Kestane fidanının kazık kök yapısı sayesinde bol yağışlı ve erozyona meyilli arazilerde oluşabilecek erozyonu önleyebilmek için kestane bahçeleri kurulur. Kestane fidanı için en ideal toprak gevşek yapılı ve geçirgen olanıdır. En çok volkanik kaynaklı ve potasyumca zengin toprakları sever. Kestanenin hiç hoşlanmadığı toprak türü, ağır ve killi olanlardır. Yamaç araziler fidan dikimi için idealidir. Sık dalları olan kestane ağacının genç dalları kızıl kahverengidir. Bir yaşını aşan dalların rengi açılır. Kestane fidanlarının çoğaltımında daldırma, aşılama ve çiçeklerin köklendirilmesi yöntemi kullanılır. Aralarında en çok tercih edilen yöntem aşılamadır ve ilkbaharda sürgün göz aşısı uygulanır. Yabani ağaçların aşılamasında ise kalem aşısı tercih edilir. Bunun içinde kaliteli tohum kullanılması gerekir. Tohumların çimlenme gücünün yüksek olması aranır. Kestane ağacı ılıman, nemli ve serin bölgelerin bitkisidir. Kestane ışık ve açıklık alanlarda 12 metreye kadar büyüyebilir. Kestane kışın -30 dereceye kadar dayanmaktadır. Ancak ilkbaharın geç donlarına ve sonbaharın ilk donlarına karşı çok hassastır. Yaz mevsiminde aşırı sıcaklardan etkilenir ve bu nedenle meyvelerin içi boşalır. Kestane ağacı yetiştirilirken çok soğuk bölgelerde güneye bakan, sıcak yörelerde ise kuzeye bakan yerlere fidanlar dikilmelidir. Yıllık yağış ortalaması 600-1600 mm olan yerlerde yetişir. Bu nedenle, kurak ve sıcak geçen yıllarda ürünün verimini artırmak için temmuz, ağustos ve eylül ayında ağaçların sulanması gerekir. Çiçeklenme döneminde fazla yağış döllenmeyi etkileyeceği için kestane fidanı yağışı fazla sevmez. Fazla yağış aynı zamanda mantar hastalığı nedeniyle yaprakların dökülmesine de yol açar. Ağacın yaprakları uzun, mızrak biçimli, sivri uçlu ve çok koyu yeşil renktedir. Ağacın yaprak çıkardıktan sonra açan erkek ve dişi çiçekler en az bir yıllık dalların üzerinde oluşur. Dişi çiçeklerin döllenmesinden 150-170 gün kadar sonra kestane meyveleri dikenli bir kabuk içinde olgunlaşır.
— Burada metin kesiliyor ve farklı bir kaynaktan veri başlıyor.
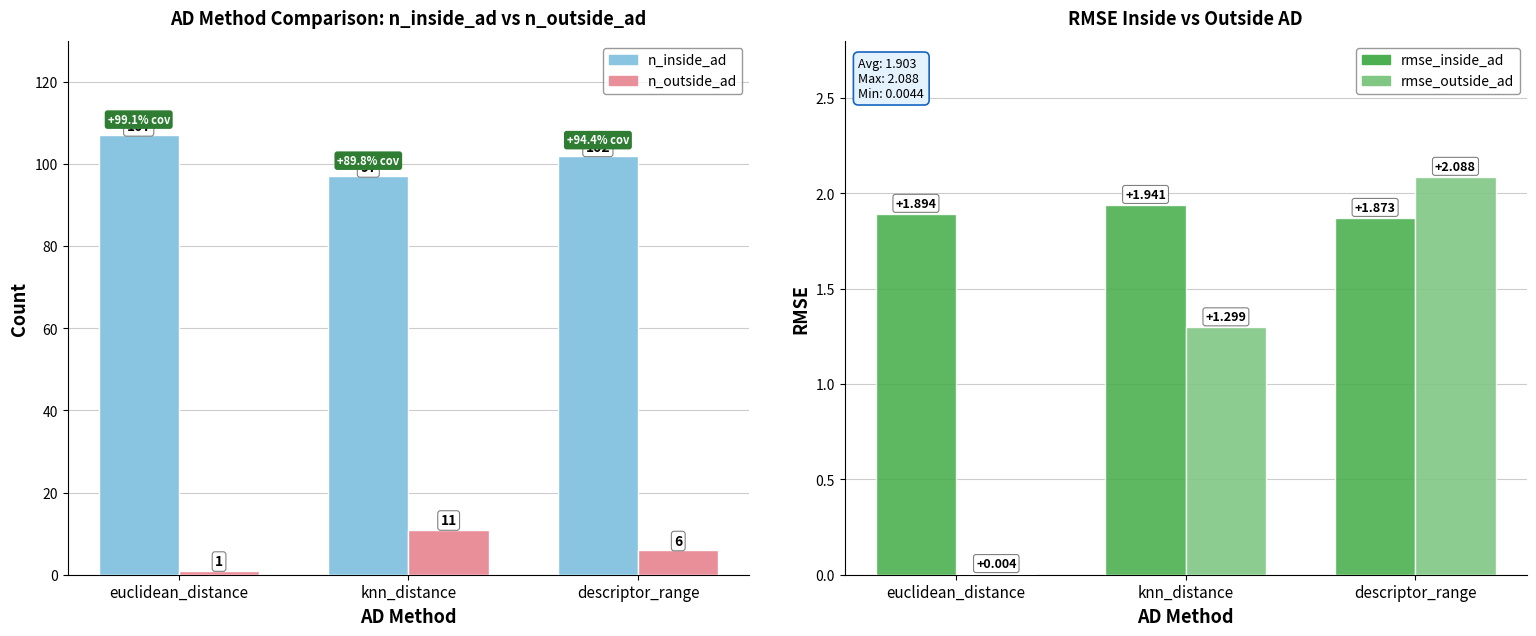

What is the difference between the n_outside_ad values at euclidean_distance and knn_distance?

10.0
Kestane fidanı dikim aralıkları yaklaşık olarak 10-12 metre aralığındadır. Bu aralıklar fidanın bakım şartlarına de bağlı olarak 15 metreye kadar yükselebilir. Fidanların dikimi arazinin toprak yapısına göre değişkenlik gösterir. Genelde kare ya da üçgen şeklinde dikilebilir. Fidanların dikileceği çukurlar 60 cm derinliğinde açılmalıdır. Yaklaşık olarak 150-200 gram arası gübre açılan çukurlara atılmalıdır. Daha sonra üzerine birkaç kürek toprak atılmalıdır. Dikkat edilmesi gereken en önemli konu köklerin gübreye temas etmemesidir. Çünkü gübre toprağa değerse fidanın kökleri zarar görebilir ve kuruyabilir. İlk dikim yılında fidanlar toprağın nem durumuna göre 2-3 kez sulanabilir. Sonraki yıllarda da sulama yapmak çok zararlıdır. Eğimi fazla olan arazilerde elle toprak yükseltme yapmak gerekir. Budama, kestane ağaçlarının gelişim ve ürün verimini büyük oranda etkilediği için fidanlarının dikiminden sonra her yıl obur dallar budanmalıdır. Ağaçlar belli bir büyüklüğe ulaşınca ürün budaması yapılır. Ürün budaması kırılmış, kurumuş ya da hastalanmış dalların çıkarılması şeklinde olur.